Pas plus de solution durable dans le Nord Mali, où évoluent 4 500 soldats français, même si Bernard Bajolet pointe également la responsabilité des pouvoirs à Bamako et Alger. « Nos armées sont également réticentes à combattre les trafics, notamment de drogue, pour ne pas s’attirer l’hostilité des tribus. L’échec, en Afghanistan, tient aussi à cela. »

Pour l’ex-patron du principal service de renseignement français, tout est là : « La politique de nos gouvernements est de plus en plus dictée par l’actualité, par les émotions de l’opinion publique, on s’en tient à un traitement symptomatique des crises ». La Libye en est peut-être le parfait exemple.

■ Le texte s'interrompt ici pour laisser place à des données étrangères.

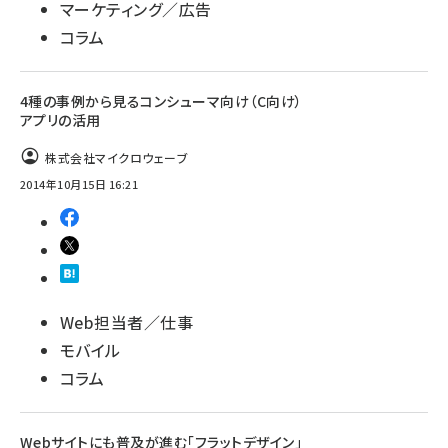
マーケティング／広告
コラム
4種の事例から見るコンシューマ向け（C向け）
アプリの活用
株式会社マイクロウェーブ
2014年10月15日 16:21
Web担当者／仕事
モバイル
コラム
Webサイトにも普及が進む「フラットデザイン」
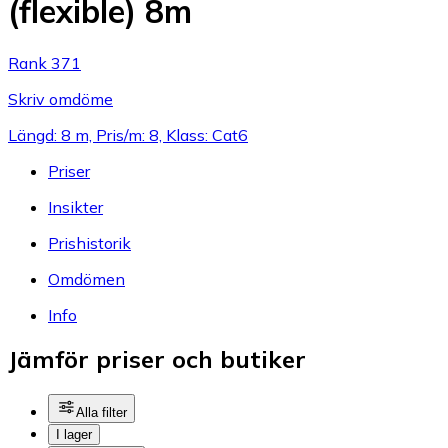
(flexible) 8m
Rank 371
Skriv omdöme
Längd: 8 m, Pris/m: 8, Klass: Cat6
Priser
Insikter
Prishistorik
Omdömen
Info
Jämför priser och butiker
Alla filter
I lager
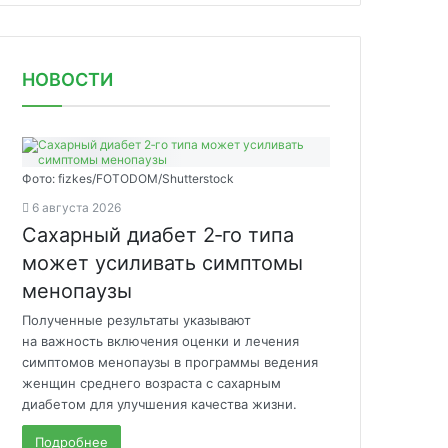
НОВОСТИ
Фото: fizkes/FOTODOM/Shutterstock
6 августа 2026
Сахарный диабет 2‑го типа
может усиливать симптомы
менопаузы
Полученные результаты указывают
на важность включения оценки и лечения
симптомов менопаузы в программы ведения
женщин среднего возраста с сахарным
диабетом для улучшения качества жизни.
Подробнее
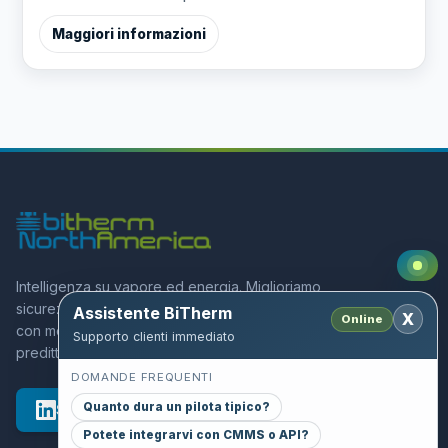
Maggiori informazioni
Intelligenza su vapore ed energia. Miglioriamo
sicurezza ed efficienza degli impianti industriali
Assistente BiTherm
X
Online
con monitoraggio esperto e diagnostica
Supporto clienti immediato
predittiva.
DOMANDE FREQUENTI
Quanto dura un pilota tipico?
Seguici su LinkedIn
Potete integrarvi con CMMS o API?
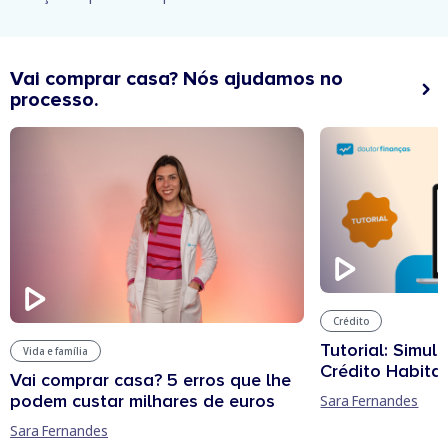
Vai comprar casa? Nós ajudamos no
processo.
Crédito
Tutorial: Simul
Vida e família
Crédito Habita
Vai comprar casa? 5 erros que lhe
podem custar milhares de euros
Sara Fernandes
Sara Fernandes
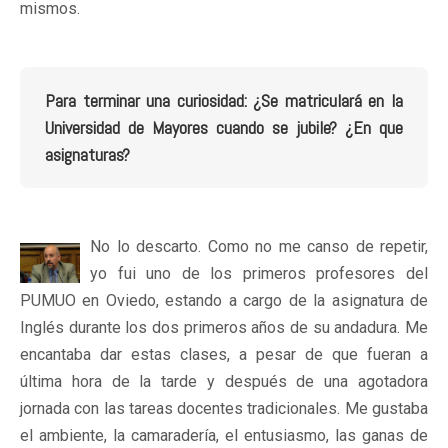
mismos.
Para terminar una curiosidad: ¿Se matriculará en la
Universidad de Mayores cuando se jubile? ¿En que
asignaturas?
No lo descarto. Como no me canso de repetir,
yo fui uno de los primeros profesores del
PUMUO en Oviedo, estando a cargo de la asignatura de
Inglés durante los dos primeros años de su andadura. Me
encantaba dar estas clases, a pesar de que fueran a
última hora de la tarde y después de una agotadora
jornada con las tareas docentes tradicionales. Me gustaba
el ambiente, la camaradería, el entusiasmo, las ganas de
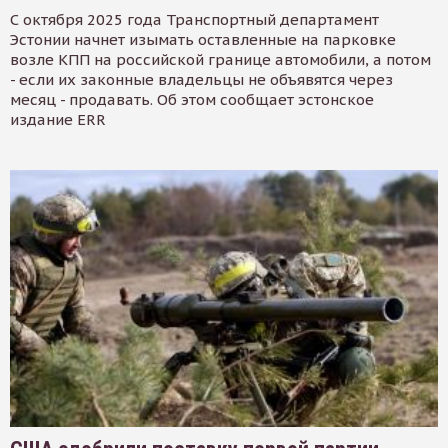
С октября 2025 года Транспортный департамент
Эстонии начнет изымать оставленные на парковке
возле КПП на российской границе автомобили, а потом
- если их законные владельцы не объявятся через
месяц - продавать. Об этом сообщает эстонское
издание ERR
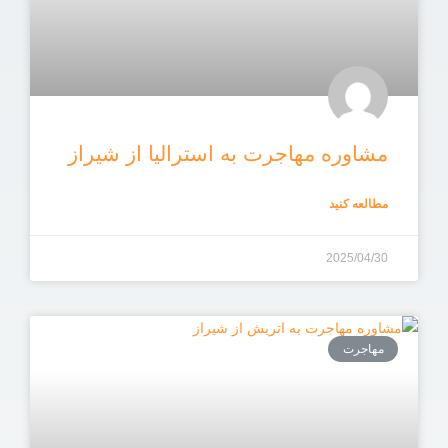
مشاوره مهاجرت به استرالیا از شیراز
مطالعه کنید
2025/04/30
مهاجرت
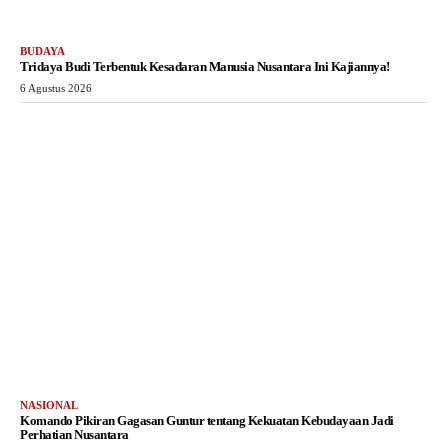
BUDAYA
Tridaya Budi Terbentuk Kesadaran Manusia Nusantara Ini Kajiannya!
6 Agustus 2026
NASIONAL
Komando Pikiran Gagasan Guntur tentang Kekuatan Kebudayaan Jadi
Perhatian Nusantara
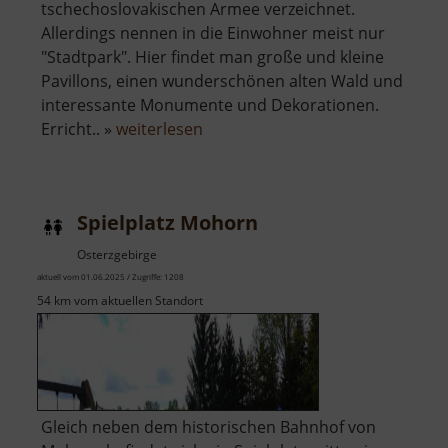
tschechoslovakischen Armee verzeichnet.
Allerdings nennen in die Einwohner meist nur
"Stadtpark". Hier findet man große und kleine
Pavillons, einen wunderschönen alten Wald und
interessante Monumente und Dekorationen.
über
Erricht.. »
weiterlesen
Stadtpark
Chomutov
Spielplatz Mohorn
Osterzgebirge
aktuell vom 01.06.2025 / Zugriffe: 1208
54 km vom aktuellen Standort
Gleich neben dem historischen Bahnhof von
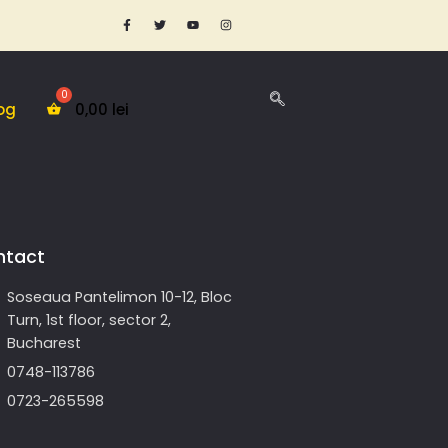
og
0,00
lei
ntact
Soseaua Pantelimon 10-12, Bloc
Turn, 1st floor, sector 2,
Bucharest
0748-113786
0723-265598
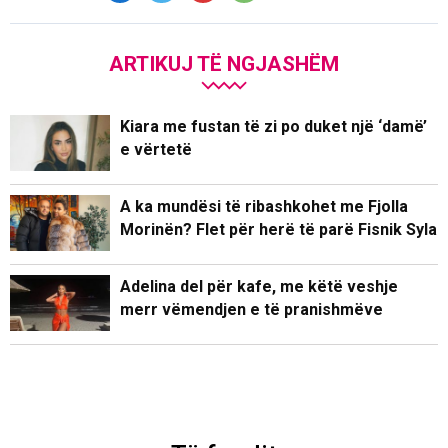
ARTIKUJ TË NGJASHËM
Kiara me fustan të zi po duket një ‘damë’
e vërtetë
A ka mundësi të ribashkohet me Fjolla
Morinën? Flet për herë të parë Fisnik Syla
Adelina del për kafe, me këtë veshje
merr vëmendjen e të pranishmëve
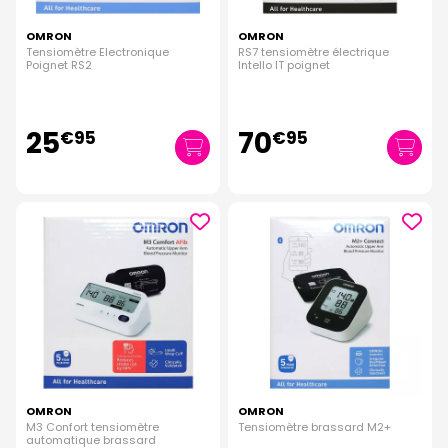
OMRON
OMRON
Tensiomètre Electronique
RS7 tensiomètre électrique
Poignet RS2
Intello IT poignet
25
70
€
95
€
95
OMRON
OMRON
M3 Confort tensiomètre
Tensiomètre brassard M2+
automatique brassard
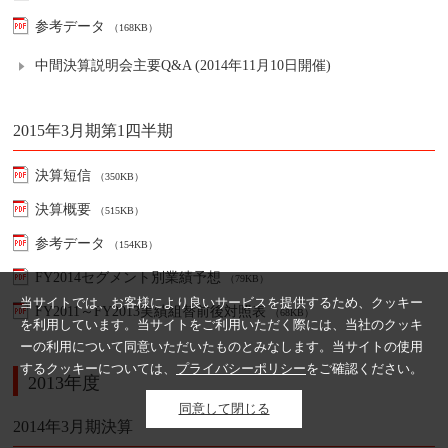
参考データ
（168KB）
中間決算説明会主要Q&A (2014年11月10日開催)
2015年3月期第1四半期
決算短信
（350KB）
決算概要
（515KB）
参考データ
（154KB）
FY2014セグメント別業績予想
（79KB）
当サイトでは、お客様により良いサービスを提供するため、クッキー
FY2011～FY2013実績組替前後対照表
（68KB）
を利用しています。当サイトをご利用いただく際には、当社のクッキ
ーの利用について同意いただいたものとみなします。当サイトの使用
するクッキーについては、
プライバシーポリシー
をご確認ください。
2013年度
同意して閉じる
2014年3月期決算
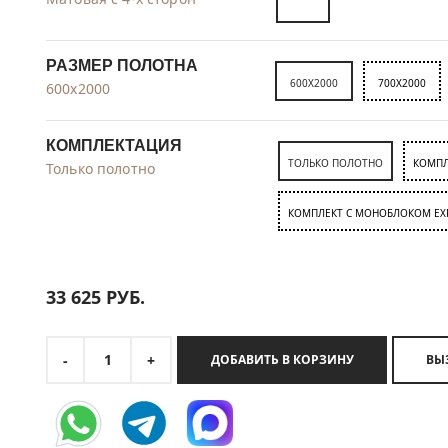
РАЗМЕР ПОЛОТНА
600X2000
700X2000
600x2000
КОМПЛЕКТАЦИЯ
ТОЛЬКО ПОЛОТНО
КОМПЛ
Только полотно
КОМПЛЕКТ C МОНОБЛОКОМ EX
33 625
РУБ.
1
-
+
ДОБАВИТЬ В КОРЗИНУ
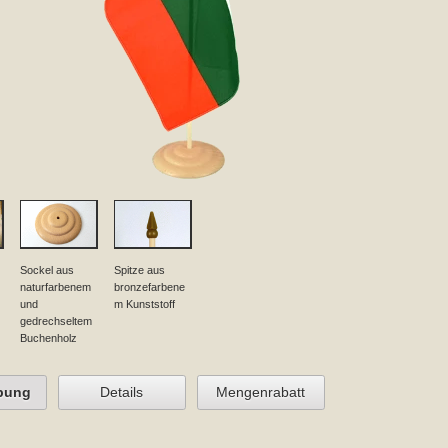
Sockel aus
Spitze aus
naturfarbenem
bronzefarbene
und
m Kunststoff
gedrechseltem
Buchenholz
bung
Details
Mengenrabatt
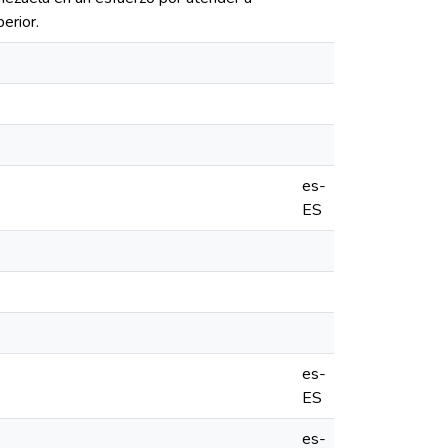
erior.
es-
ES
es-
ES
es-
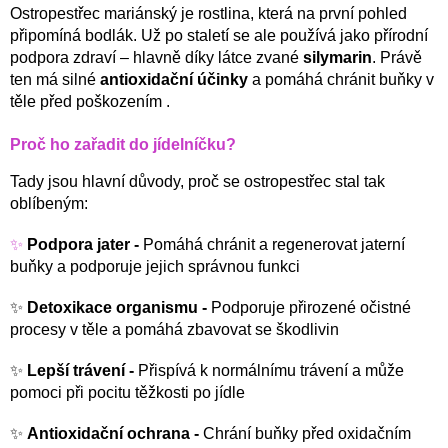
Ostropestřec mariánský je rostlina, která na první pohled
připomíná bodlák. Už po staletí se ale používá jako přírodní
podpora zdraví – hlavně díky látce zvané
silymarin
.
Právě
ten má silné
antioxidační účinky
a pomáhá chránit buňky v
těle před poškozením
.
Proč ho zařadit do jídelníčku?
Tady jsou hlavní důvody, proč se ostropestřec stal tak
oblíbeným:
✨
Podpora jater -
Pomáhá chránit a regenerovat jaterní
buňky a podporuje jejich správnou funkci
✨
Detoxikace organismu -
Podporuje přirozené očistné
procesy v těle a pomáhá zbavovat se škodlivin
✨
Lepší trávení -
Přispívá k normálnímu trávení a může
pomoci při pocitu těžkosti po jídle
✨
Antioxidační ochrana -
Chrání buňky před oxidačním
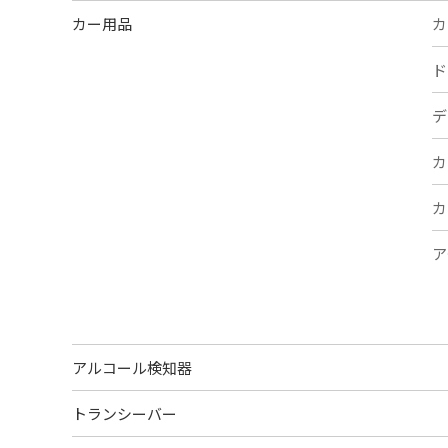
カー用品
カ
ド
デ
カ
カ
ア
アルコール検知器
トランシーバー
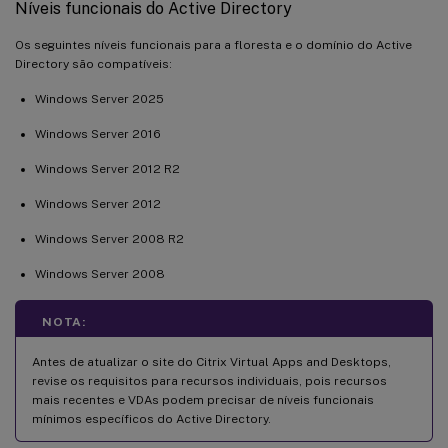
Níveis funcionais do Active Directory
Os seguintes níveis funcionais para a floresta e o domínio do Active
Directory são compatíveis:
Windows Server 2025
Windows Server 2016
Windows Server 2012 R2
Windows Server 2012
Windows Server 2008 R2
Windows Server 2008
NOTA:
Antes de atualizar o site do Citrix Virtual Apps and Desktops,
revise os requisitos para recursos individuais, pois recursos
mais recentes e VDAs podem precisar de níveis funcionais
mínimos específicos do Active Directory.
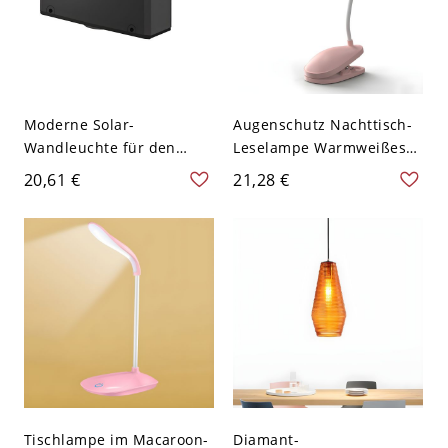
Moderne Solar-
Augenschutz Nachttisch-
Wandleuchte für den
Leselampe Warmweißes
Außenbereich mit weißem
Licht Klemm-Design
20,61 €
21,28 €
Acryl-Geometrieschirm -
Macaroon-Stil LED-
Schwarz - 110V-120V
Tischlampe - 110V-120V
Warm
Batterie Rosa
Tischlampe im Macaroon-
Diamant-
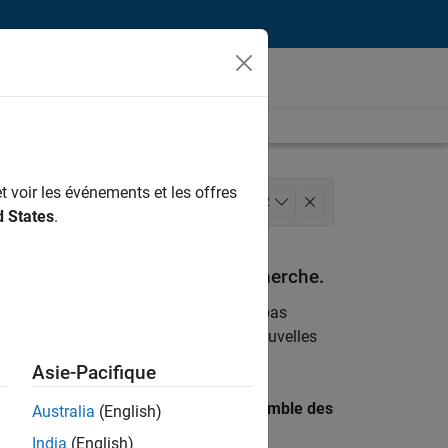
t voir les événements et les offres
rketing
Finances et opérations
+
2
d States
.
espondant à vos critères de recherche.
emploi
. Si malgré tout vous ne trouvez pas
ents
pour vous tenir au courant des nouvelles
Asie-Pacifique
 recherche par lieu pour trouver l’ensemble des
Australia
(English)
India
(English)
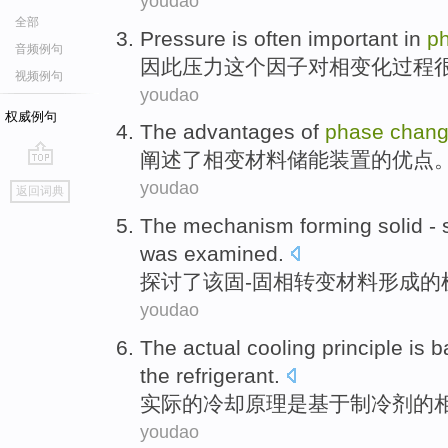
youdao
全部
Pressure
is often
important
in
p
音频例句
因此压力
这个因子
对
相
变化
过程
视频例句
youdao
权威例句
The
advantages
of
phase
chan
阐述
了
相变
材料
储能装置
的
优点
go
youdao
返回词典
top
The
mechanism
forming
solid
-
s
was
examined
.
探讨
了
该
固
-
固
相
转变
材料
形成
的
youdao
The actual
cooling
principle
is
b
the
refrigerant
.
实际
的
冷却
原理
是
基于
制冷剂
的
youdao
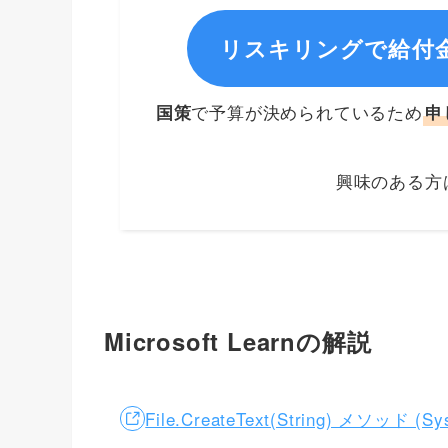
リスキリングで給付
で予算が決められているため
国策
申
興味のある方
Microsoft Learnの解説
File.CreateText(String) メソッド (Sy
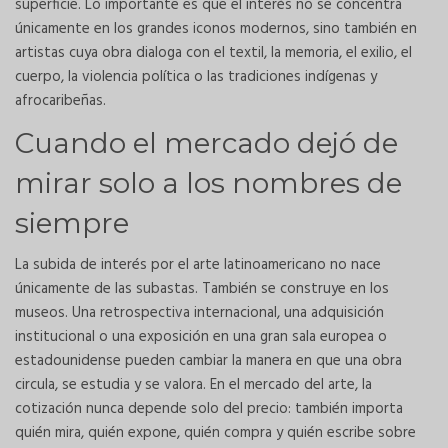
superficie. Lo importante es que el interés no se concentra
únicamente en los grandes iconos modernos, sino también en
artistas cuya obra dialoga con el textil, la memoria, el exilio, el
cuerpo, la violencia política o las tradiciones indígenas y
afrocaribeñas.
Cuando el mercado dejó de
mirar solo a los nombres de
siempre
La subida de interés por el arte latinoamericano no nace
únicamente de las subastas. También se construye en los
museos. Una retrospectiva internacional, una adquisición
institucional o una exposición en una gran sala europea o
estadounidense pueden cambiar la manera en que una obra
circula, se estudia y se valora. En el mercado del arte, la
cotización nunca depende solo del precio: también importa
quién mira, quién expone, quién compra y quién escribe sobre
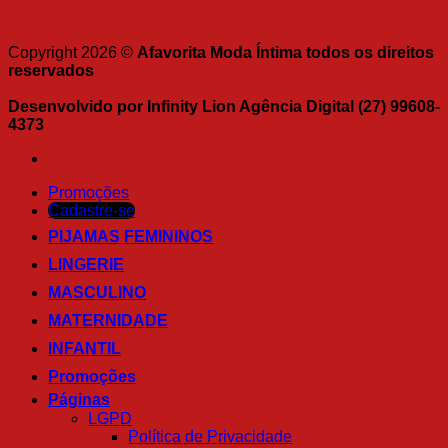
Copyright 2026 ©
Afavorita Moda Íntima todos os direitos
reservados
Desenvolvido por Infinity Lion Agência Digital (27) 99608-
4373
Promoções
Cadastre-se
PIJAMAS FEMININOS
LINGERIE
MASCULINO
MATERNIDADE
INFANTIL
Promoções
Páginas
LGPD
Política de Privacidade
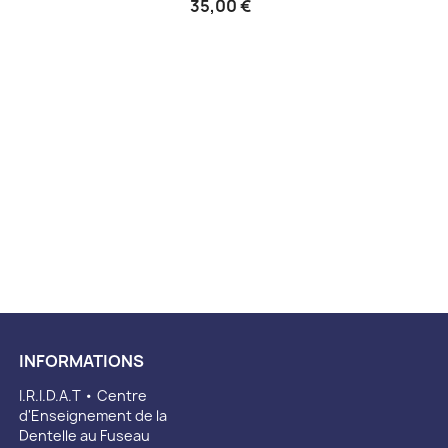
35,00 €
INFORMATIONS
I.R.I.D.A.T • Centre
d'Enseignement de la
Dentelle au Fuseau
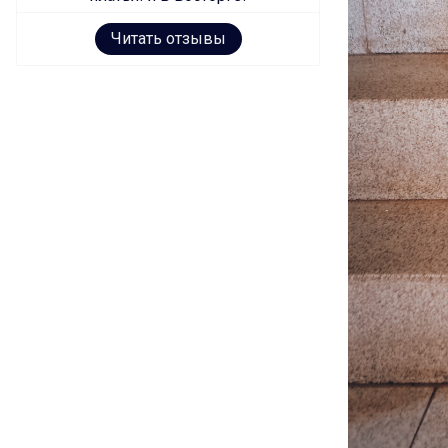
Читать отзывы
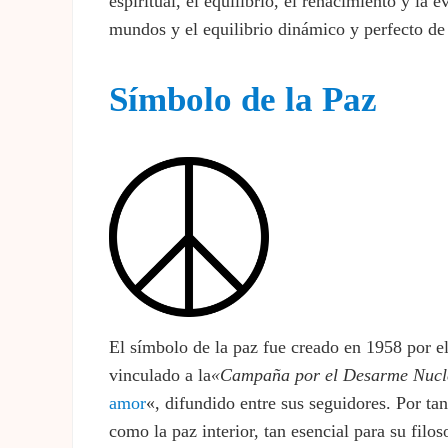
espiritual, el equilibrio, el renacimiento y la 
mundos y el equilibrio dinámico y perfecto de 
Símbolo de la Paz
El símbolo de la paz fue creado en 1958 por e
vinculado a la
«Campaña por el Desarme Nuc
amor
«, difundido entre sus seguidores. Por tan
como la paz interior, tan esencial para su filos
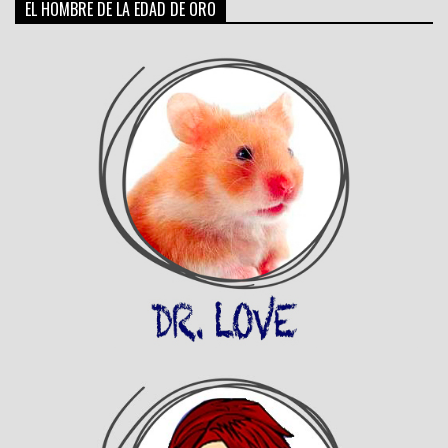
EL HOMBRE DE LA EDAD DE ORO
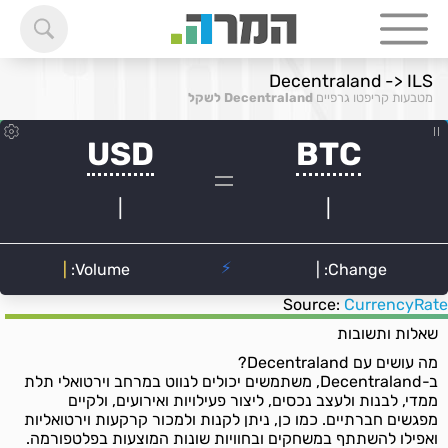
Decentraland -> ILS
מטבעות קריפטו גרפיים
Decentraland לשקל
Source:
CurrencyRate
שאלות ותשובות
מה עושים עם Decentraland?
ב-Decentraland, משתמשים יכולים לנווט במרחב וירטואלי תלת
ממדי, לבנות ולעצב נכסים, ליצור פעילויות ואירועים, ולקיים
מפגשים חברתיים. כמו כן, ניתן לקנות ולמכור קרקעות וירטואליות
ואפילו להשתתף במשחקים ובחוויות שונות המוצעות בפלטפורמה.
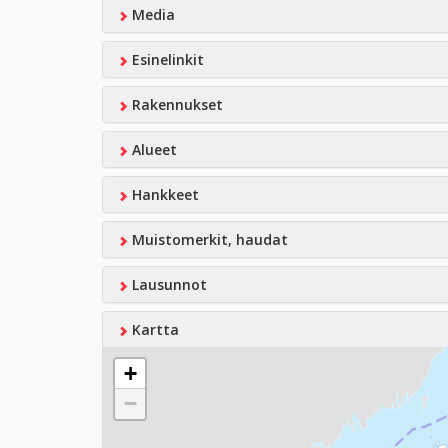
Media
Esinelinkit
Rakennukset
Alueet
Hankkeet
Muistomerkit, haudat
Lausunnot
Kartta
+
−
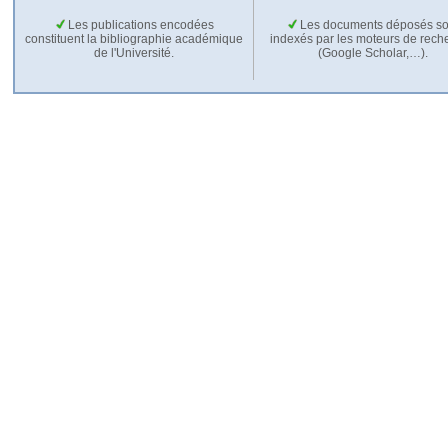
Les publications encodées
Les documents déposés so
constituent la bibliographie académique
indexés par les moteurs de rech
de l'Université.
(Google Scholar,…).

« On n’a pas préparé l’après Kadhafi»

« On n’a pas préparé l’après Kadhafi qui n’avait pas créé d’État ». Quant à la Syrie, Bernard Bajolet, qui fut très proche de Bassel, le frère aîné de Bachar Al Assad appelé à prendre la tête du pays s’il n’avait pas trouvé accidentellement la mort, se défend : « La diplomatie n’a pas failli. Lorsque notre ambassade est attaquée en 2011, ce qui n’est pas imaginable sans l’implication du régime, il n’en est plus question. D’autant qu’on obtient toutes les preuves que Bachar gazait son peuple. Mais on aurait dû voir que la Syrie n’était pas un enjeu majeur pour Obama ».

Allusion au recul des Etats-Unis sur la perspective d’engager des frappes aériennes au côté de la France en représailles de l’utilisation, par Damas, d’armes chimiques. « Un tournant » aux yeux de l’ancien diplomate ayant eu pour effet de modifier le rapport des forces : « cela a remis la Russie dans le jeu ». Donc non, à ses yeux, « Le Soleil ne se lève plus à l’est ». Sauf à répondre par l’affirmative à cette question qui clôt l’ouvrage : « Les rayons du soleil d’Orient perceront-ils les épais nuages qui l’étouffent ? » Une chose est sûre selon lui : la France doit y jouer un rôle primordial.

« Le Soleil ne se lève plus à l’Est, mémoires d’Orient d’un ambassadeur peu diplomate » de Bernard Bajolet, éd. Plon, 459 pages, 21,90 €.